____ EXTRACTED ENTRIES
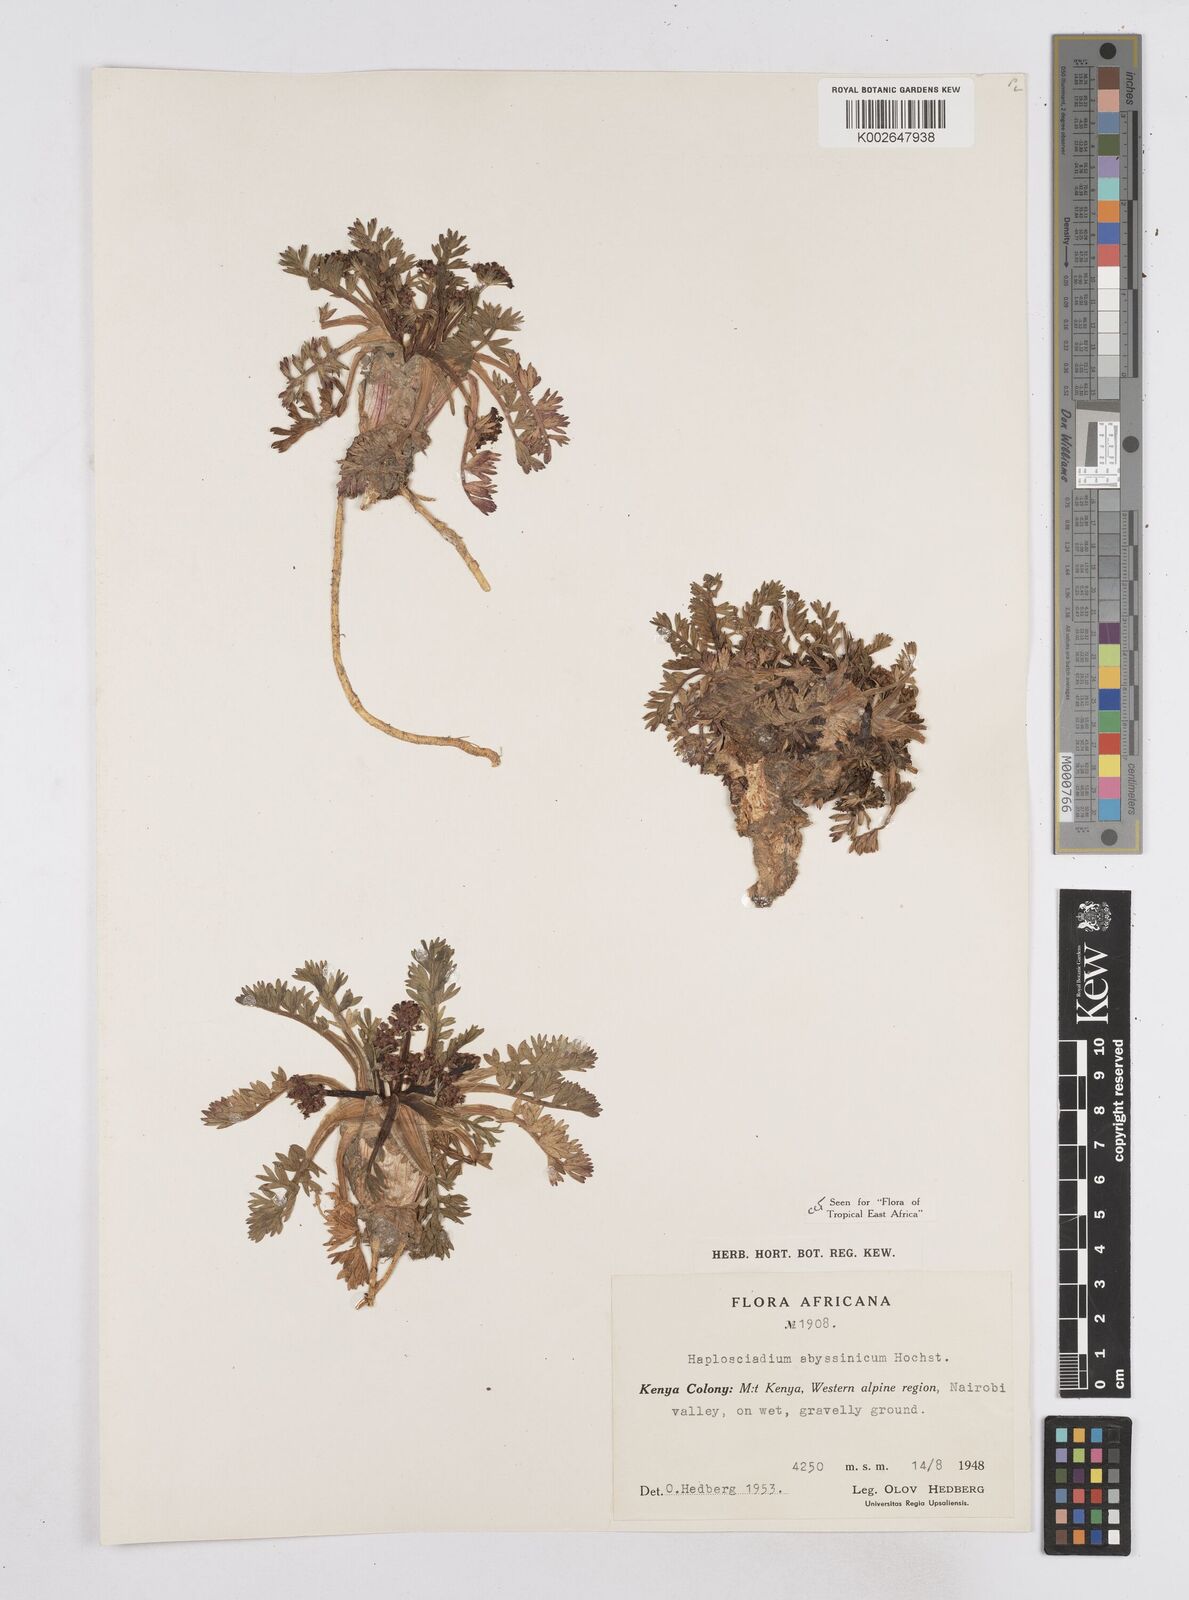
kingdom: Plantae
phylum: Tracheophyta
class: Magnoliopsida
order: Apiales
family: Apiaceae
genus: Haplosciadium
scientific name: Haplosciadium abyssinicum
________
TASK TO COMPLETE
Copy out the naming lines for every item above word for word, from kingdom to scientific name, and leave out the pictures.

COMPLETED TASK
kingdom: Plantae
phylum: Tracheophyta
class: Magnoliopsida
order: Apiales
family: Apiaceae
genus: Haplosciadium
scientific name: Haplosciadium abyssinicum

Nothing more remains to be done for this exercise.